Convert LDAP Servers to Edge Servers
For organizations using Synology LDAP Server or Synology Directory Server, Edge Servers are especially useful for authenticating local services. Converting a Synology LDAP Server to a C2 Identity Edge Server is straightforward and enables LDAP clients to authenticate users without needing to rebind to the directory service.

To address concerns regarding downtime during the LDAP to Edge Server conversion process, we suggest duplicating the current directory server before conversion. It’s important to make sure that all client-side applications are already configured to switch to the new Edge Server’s IP address for uninterrupted service availability. While this approach requires additional configuration efforts on the client side, it offers a viable alternative for organizations prioritizing continuous service availability during the conversion period.

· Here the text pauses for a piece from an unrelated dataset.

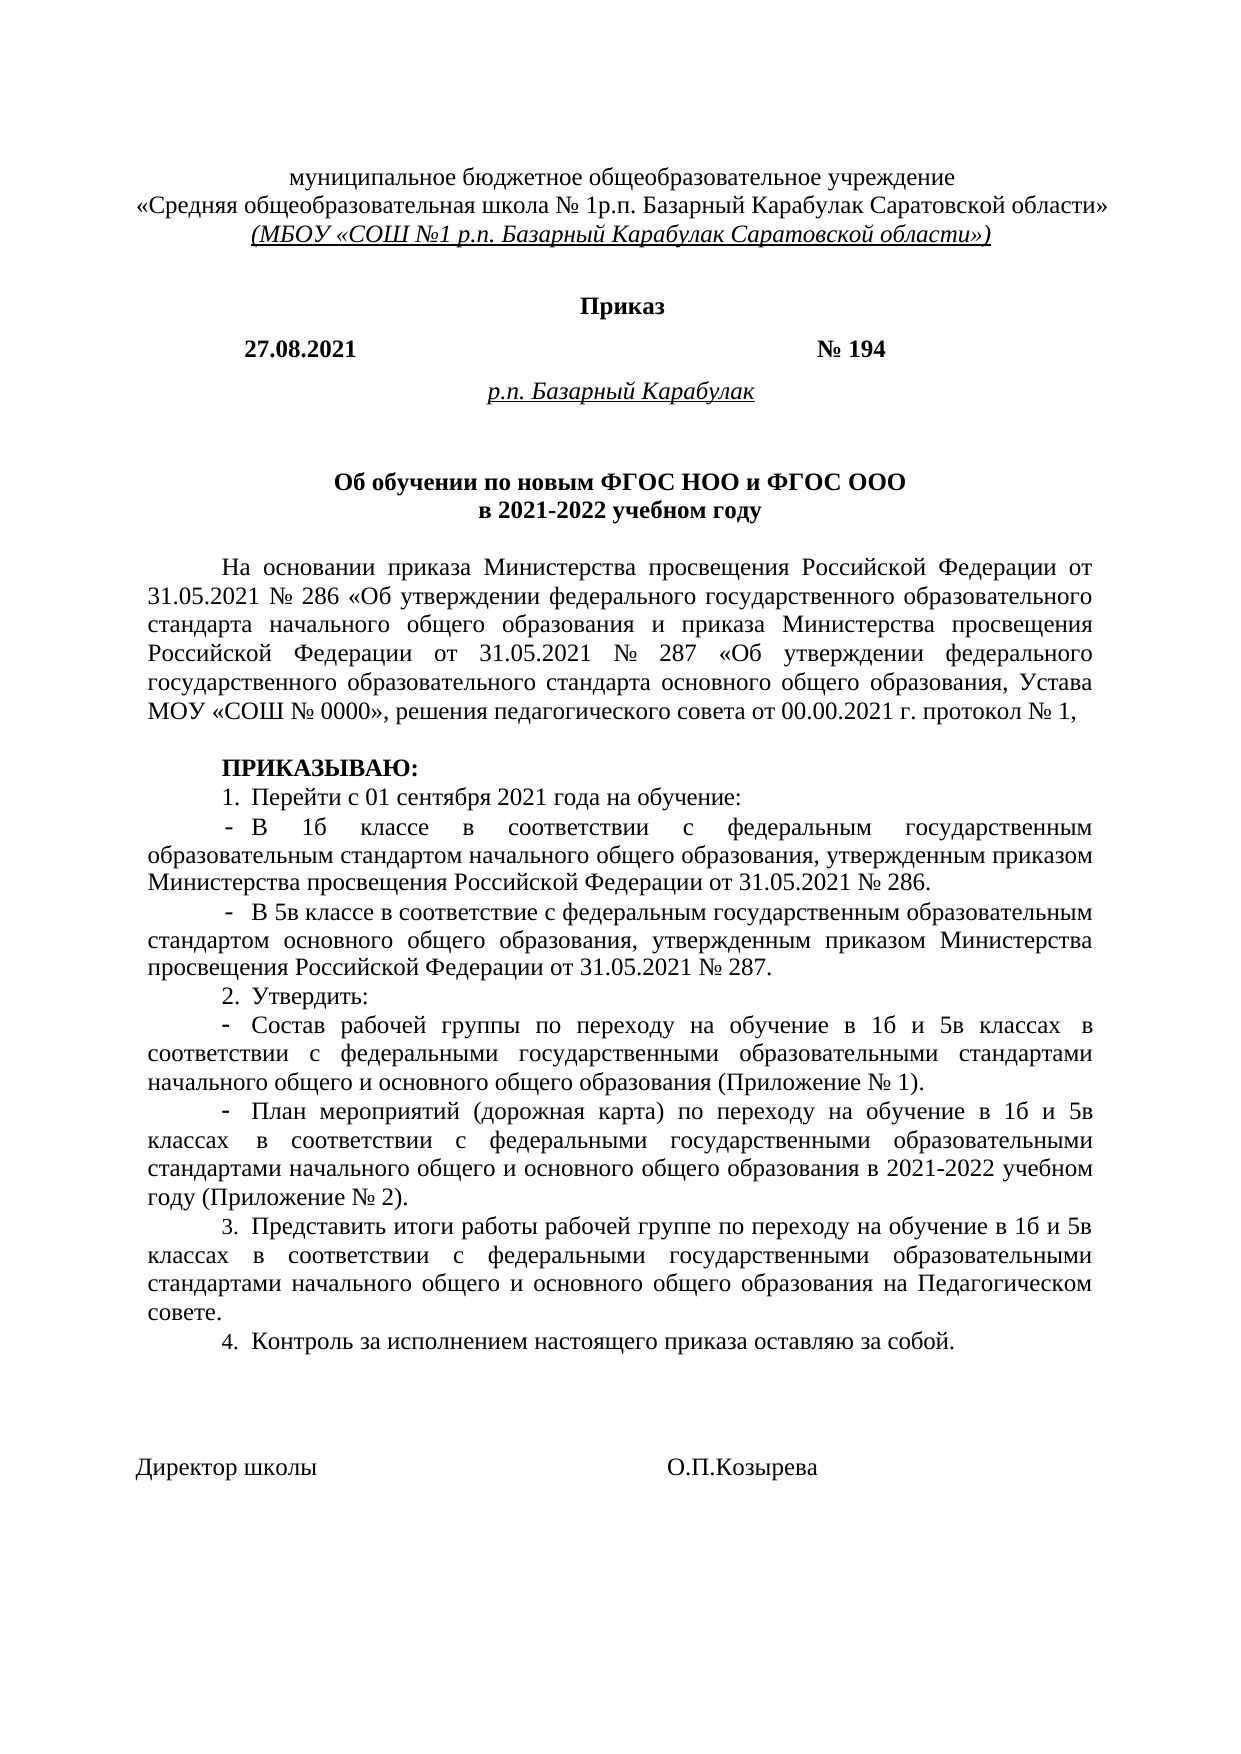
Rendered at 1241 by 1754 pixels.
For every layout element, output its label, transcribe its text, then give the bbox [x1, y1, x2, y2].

Utilize user groups and provisioning
For organizations with a large number of users, along with many different applications, we suggest utilizing user groups and user provisioning to streamline access.
User groups can be assigned to specific applications that support Security Assertion Markup Language SAML. This allows these users to access applications using either individual or communal work group accounts. Using communal accounts for applications while maintaining individual C2 user accounts and passwords is more cost-effective and makes account management easier.

Along with that, automated user provisioning or de-provisioning processes can help ensure that each user has separate accounts for signing in to various SaaS applications based on organizational requirements. This automation streamlines IT processes related to user life-cycle management, including on- boarding, transfers, promotions, and off-boarding.

Conclusion

Modern identity management can pose many complexities and uncertainties for organizations, particularly concerning cybersecurity. A weak identity management framework leaves the door open for security breaches, which can result in significant monetary loss, damage to reputation, non-compliance issues, and strained client relationships.

C2 Identity provides a comprehensive solution to these challenges. Offering robust security, seamless integration, and flexible deployment options, it caters to a variety of organizational needs. By carefully aligning your deployment strategy with existing systems, integration becomes a breeze. But that’s not all – C2 Identity’s features empower you to manage remote work forces, authenticate devices, and handle cloud applications with ease. Once you fully grasp its capabilities, you’ll be able to leverage C2 Identity to safeguard your organization’s digital assets and boost operational efficiency.